Our problem now seems to be how to translate this new insight into creative action. So far as a body of sound criticism can point the way, we have in this group of critical essays the beginnings of a new objective criticism, and henceforth can have little excuse if a considerable part of our creative expression does not follow its lead and guidance. At least we have within our artistic grasp the final resolution of the old dilemma of the proper attitude of the Negro writer toward race materials. Agreeing that this should be, to quote Mr. Gloster, “to consider all life as his proper milieu, yet treat race (when he chooses) from the universal point of view, shunning the cultural isolation that results from racial preoccupation and Jim-Crow esthetics,” we have as a net result, however, the mandate: Give us Negro life and experience in all the arts but with a third dimension of universalized common-denominator humanity.

A final word or so of constructive criticism may be in order. Let us start with the shameful fact that out of the whole range of Negro experience, the very areas on which the Negro author has almost monopolistic control, there has been little else than strange silence. On this matter, Mr. Reddick hints provocatively. I will venture to speak even more plainly on my own responsibility. Three tabus that seal doors that must be broken through to release greatly original and moving revelations about Negro life and experience remain unbroken, partly through convention-ridden cowardice, partly through misconceived protective strategy. If William March and Erskine Caldwell, Lillian Smith and William Faulkner can boldly break with the tribal tabus of the White South to release the full potentials of Southern drama and fiction, so in turn must the Negro author boldly break the seals of analogous Negro conventionality. Of course, easier said than done! The Negro intellectual is still largely in psychological bondage not only, as Reddick puts it, “to the laws and customs of the local (Southern) culture,” but to the fear of breaking the tabus of Puritanism, Philistinism and falsely conceived conventions of “race respectability.” Consciously and subconsciously, these repressions work great artistic harm, especially the fear of being accused of group disloyalty and “misrepresentation” in portraying the full gamut of Negro type, character and thinking. We are still in the throes of counter-stereotypes.

The releasing formula is to realize that in all human things we are basically and inevitably human, and that even the special racial complexities and overtones are only interesting variants. Why, then, this protective silence about the ambivalences of the Negro upper classes, about the dilemmas of intra-group prejudice and rivalry, about the dramatic inner paradoxes of mixed heritage, both biological and cultural, or the tragic breach between the Negro elite and the Negro masses, or the conflict between integration and vested-interest separatism in the present-day life of the Negro? These, among others, are the great themes, but they moulder in closed closets like family skeletons rather than shine brightly as the Aladdin’s lamps that they really are.

To break such tabus is the crucial artistic question of the moment, the wrath of the Negro Rotarians, preachers, college presidents and journalists notwithstanding. It is this inner tyranny that must next be conquered, now that the outer tyrannies of prejudice and intellectual ostracism are being so suddenly relaxed. I am far from suggesting that even a considerable part of this revelation will be morally risqué or socially explosive; some of it will be, of course. But I do sense a strange and widely diffused feeling that many of these situations are Masonic secrets—things to be talked about, but not written or officially disclosed. Maybe, now that a few Negro authors have demonstrated the possibility of financial independence and success as writers, some of our younger talents can shake free of the white-collar servitudes of job dependency on the one hand and conventional “race loyalty” on the other. If so, we may confidently anticipate an era of fuller and more objective presentation by Negro authors of their versions of contemporary living in general and Negro life and experience in particular.

**EXERCISE INSTRUCTIONS:** In the passage on Negro authors, which writers are named as having boldly broken with the tribal tabus of the White South? Rely only on the passage to answer.

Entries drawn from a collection

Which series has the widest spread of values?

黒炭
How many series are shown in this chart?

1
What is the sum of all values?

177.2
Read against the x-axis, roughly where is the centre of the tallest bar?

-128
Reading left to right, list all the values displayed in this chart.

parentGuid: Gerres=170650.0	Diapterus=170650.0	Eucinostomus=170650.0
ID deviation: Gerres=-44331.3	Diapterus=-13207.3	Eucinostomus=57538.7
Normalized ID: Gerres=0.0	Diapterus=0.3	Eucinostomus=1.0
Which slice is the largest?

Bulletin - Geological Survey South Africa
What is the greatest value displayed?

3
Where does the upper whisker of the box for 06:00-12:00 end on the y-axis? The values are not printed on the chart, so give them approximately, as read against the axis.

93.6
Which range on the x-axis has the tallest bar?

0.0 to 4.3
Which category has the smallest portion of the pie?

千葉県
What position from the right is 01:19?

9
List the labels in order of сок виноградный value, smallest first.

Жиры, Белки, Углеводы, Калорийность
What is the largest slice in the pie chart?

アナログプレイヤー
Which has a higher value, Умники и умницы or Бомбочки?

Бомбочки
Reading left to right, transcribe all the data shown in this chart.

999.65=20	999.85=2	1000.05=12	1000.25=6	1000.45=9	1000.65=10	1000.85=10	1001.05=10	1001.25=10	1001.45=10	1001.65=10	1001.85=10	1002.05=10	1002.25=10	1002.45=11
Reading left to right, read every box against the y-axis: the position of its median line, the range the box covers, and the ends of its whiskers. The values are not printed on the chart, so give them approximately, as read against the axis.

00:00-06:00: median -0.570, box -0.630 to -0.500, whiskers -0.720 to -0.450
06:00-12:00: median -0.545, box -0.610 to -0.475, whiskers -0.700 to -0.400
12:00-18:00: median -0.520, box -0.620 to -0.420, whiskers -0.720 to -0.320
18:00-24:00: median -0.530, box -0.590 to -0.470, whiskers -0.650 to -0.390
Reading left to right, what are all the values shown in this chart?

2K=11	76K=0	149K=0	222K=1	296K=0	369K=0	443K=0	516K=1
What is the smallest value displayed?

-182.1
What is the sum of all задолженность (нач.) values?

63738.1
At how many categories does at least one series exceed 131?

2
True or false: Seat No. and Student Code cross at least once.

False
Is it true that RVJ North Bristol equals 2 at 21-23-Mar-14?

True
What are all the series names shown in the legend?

**TASK ANSWER:** William March, Erskine Caldwell, Lillian Smith and William Faulkner.